Thanks or posting the details. I have no conclusions to advance just processing the information and testing them for validity.
I will assume that he is reporting the results without any bias or manipulation.
Sometimes being "controlled listening tests" is overused. It depends on the purpose as to whether it is necessary. If you wanted to make conclusions based on a small sample space as to whether two sounds are different, then you would need a controlled listening test for the express reason of eliminating other variables that could explain the difference.
But this is more of a statistical sampling where the listening conditions are sufficiently randomized over a large sample space so presumably no one single variable dominates. In such a scenario, if you tossed a coin and reported the results, over a sufficiently large attempts, they would fall on a binomial distribution around the middle. As many people would roughly say they are different/worse as they say it is the same. But if there is a skew in that curve towards same or worse, it is possible to statistically conclude that the two are considered the same or considered different/worse to statistical significance.
As a form of empirical science, that would be a valid observation.
If he is able to find a positive correlation between Df values and the results that detected a difference to statistical significance then, while it might not be a perfect measure, it may have some validity. Note that in such empirical studies, it is not necessary to have a mechanistic explanation as to why this is so or even have a theory to explain it.
So the following
isn't necessarily a knock against it for the limited conclusions being drawn. If he claimed that Df somehow captures a mechanistic explanation of what makes sounds be perceived differently, then his metric must be consistent with psychoacoustic analysis. I don't see him making any such claim. So he shouldn't be held to that standard.
It is a valid question as to whether his measurement itself is robust and repeatable. While he might have done a large sampling of listeners, the number of samples he has is relatively small and so it would be difficult to make the case that his method is well-defined enough. All he can say is that for that set of measurements done, there was a positive correlation between Df values computed and perceived difference to statistical significance.

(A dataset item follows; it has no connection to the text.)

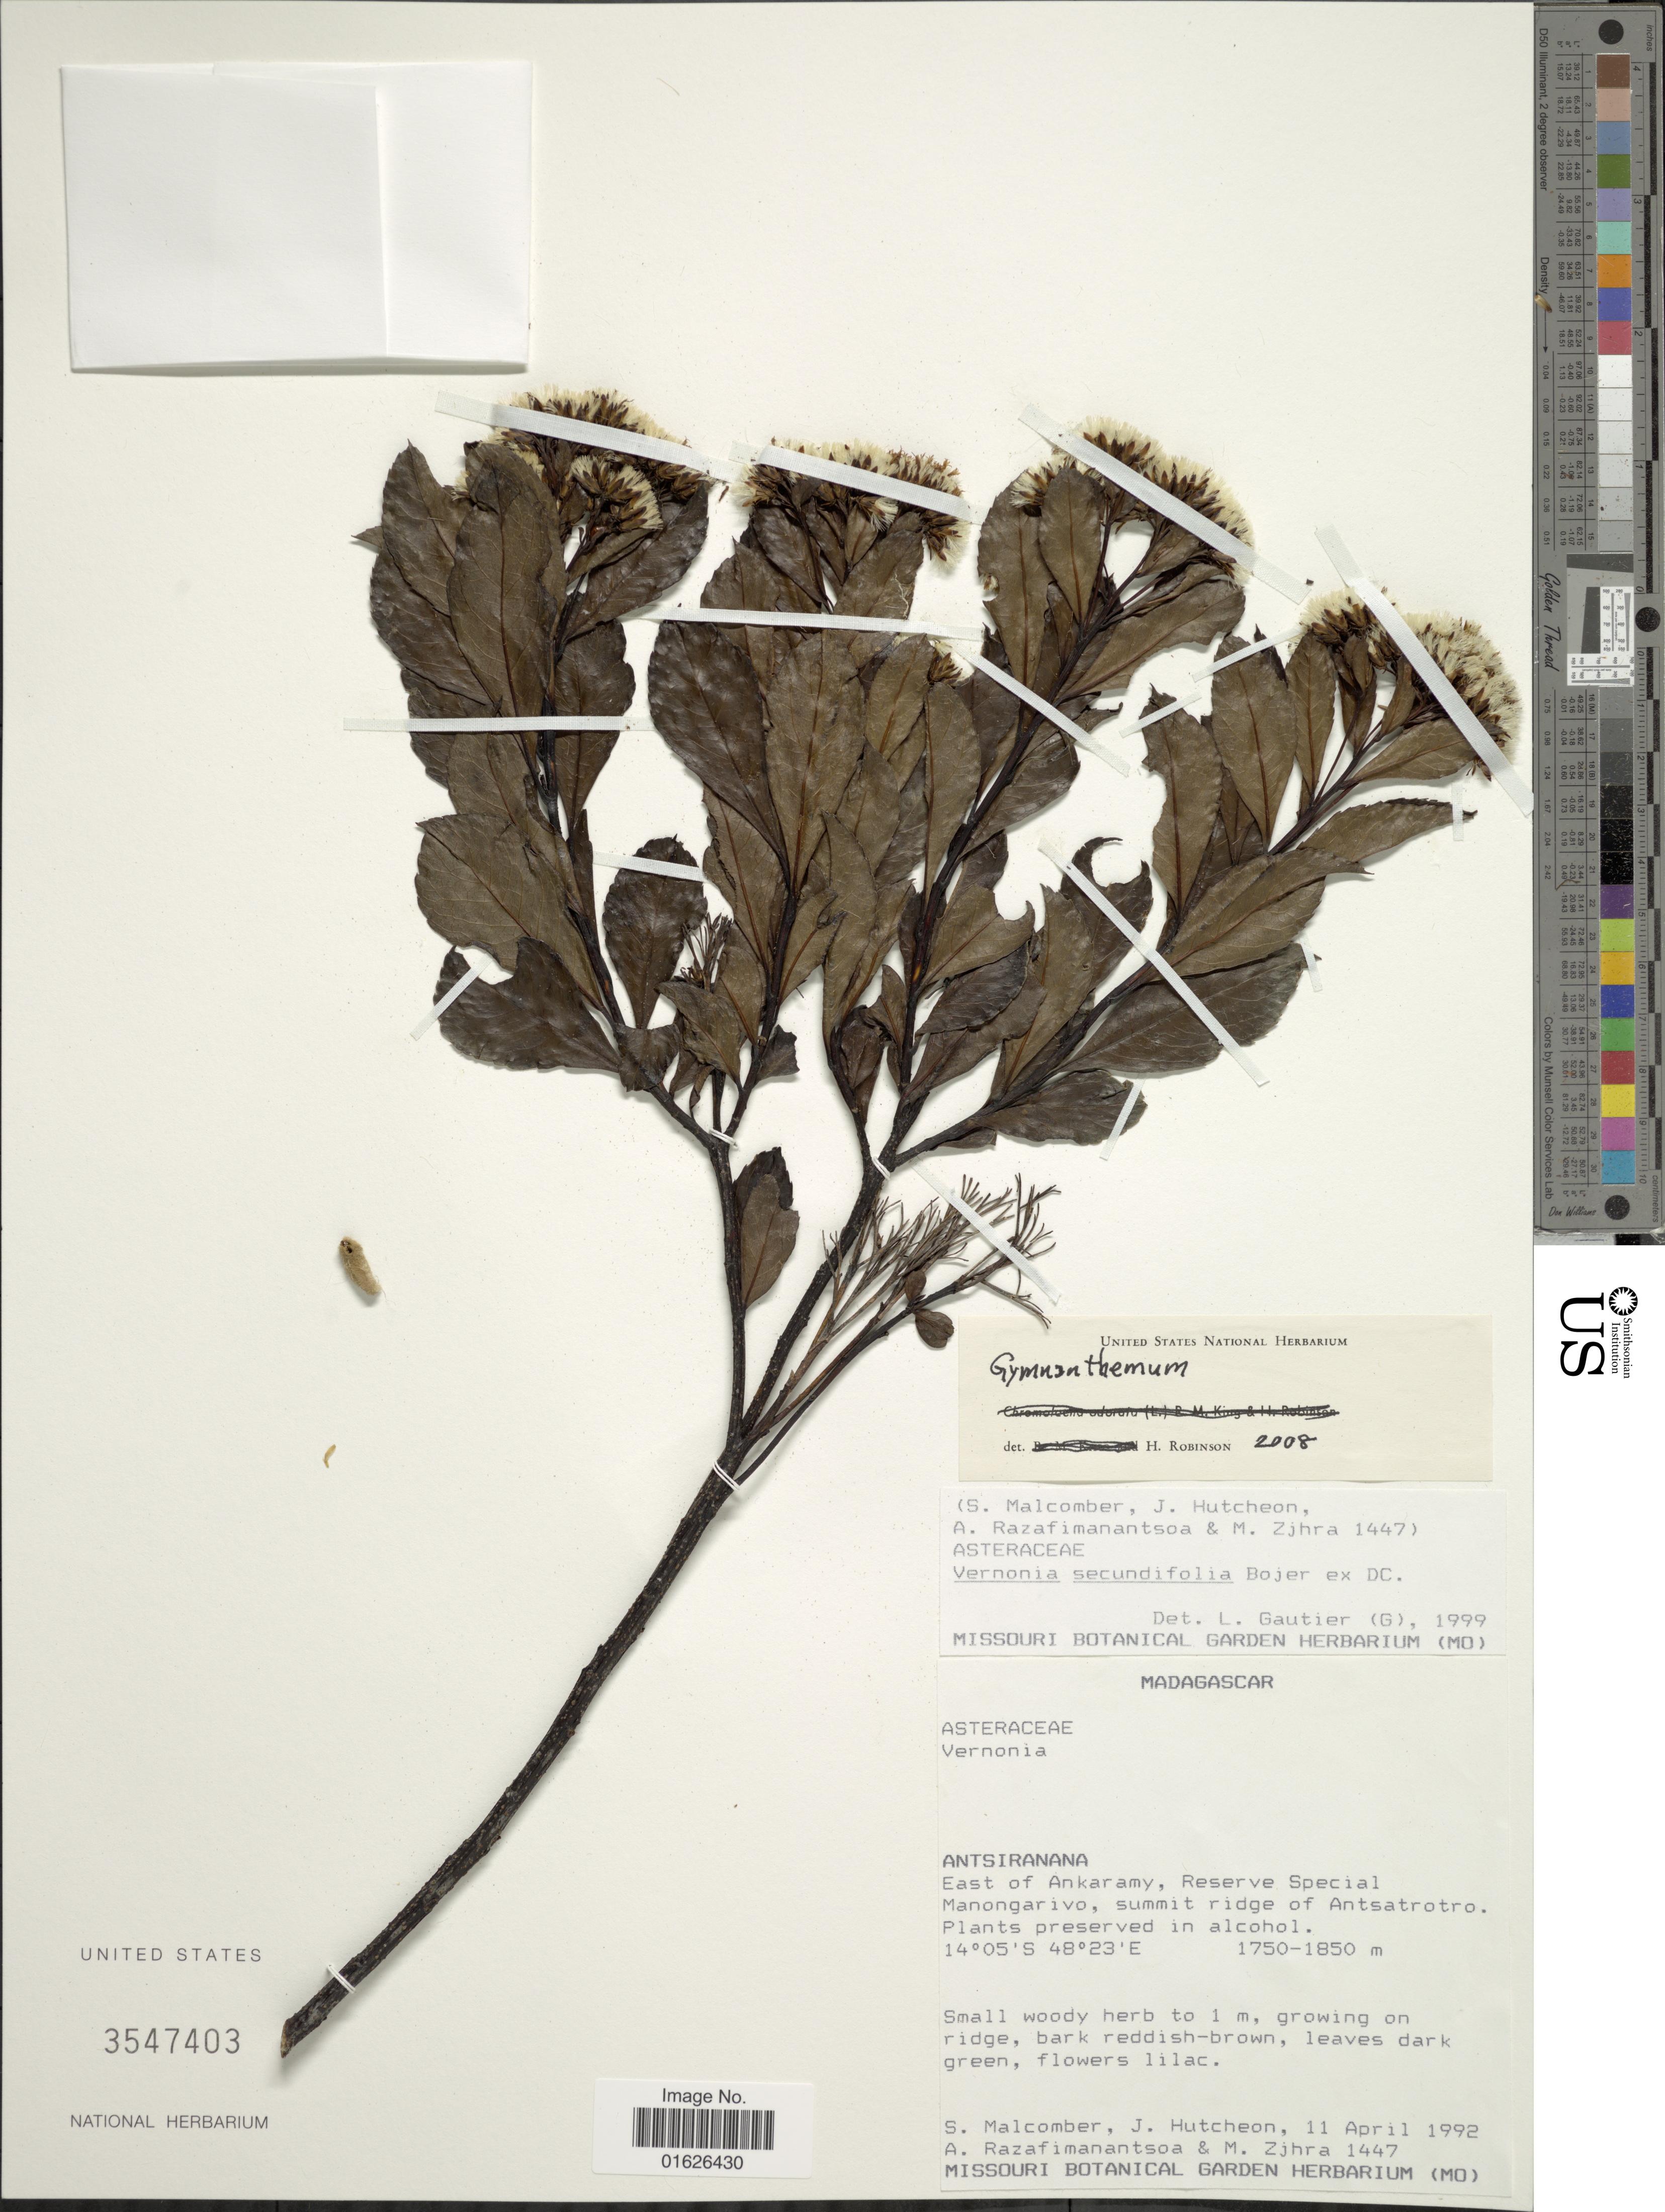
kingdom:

But for that conclusion to have validity and confidence, this needs to be tested against totally different set of samples (preferably by someone else using similar equipment which is why repeatability is important in science process) and a similar large sampling of listening conducted. If it shows the same positive correlation between his thresholds and perceived difference then the confidence level in the correlation increases and the measure becomes more useful. If the second set showed no such correlation, then his first sampling was a statistical aberration. If it showed a very different cut-off point then the reliability of that metric to capture "badness" would be in question.
The final test is one of forecastability. Take another sample, compute the Df values and based on earlier tests predict which ones would be perceived as different/worse. Now test that hypothesis over a sufficiently large population. If the predictions were supported in a statistically significant way, then it would be a valid metric for that purpose.
This is a valid concern. It is possible that the values fall so close to each other that just arbitrarily drawing a threshold between them may not be statistically justifiable. It could mean that the metric does not have sufficient resolution/granularity to separate out goodness from badness. BUT, it could also mean that the units tested were too similar to cause such a little spread and so the audibility correlation might be an accidental consequence of small numbers (spread) which would be caught in a totally different sample.
At the least, it suggests he needs a more "discriminating" metric that would spread it out. But then he is constrained by trying to differentiate between units that show very similar SINAD to claim that his metric can differentiate between them. That may just not be possible with his current metric.
Yes, it could be a diagnostic tool for QC purposes, not as a defining metric but rather as a way to prompt further enquiry if the number was to fall in the badness range with the caveat that it could be a false positive.
For a metric like that to be used here, it would require the forecastability test I mentioned above. On the other hand, we don't have any such result for SINAD other than at extremes. So, we are discussing a known devil vs an unknown devil.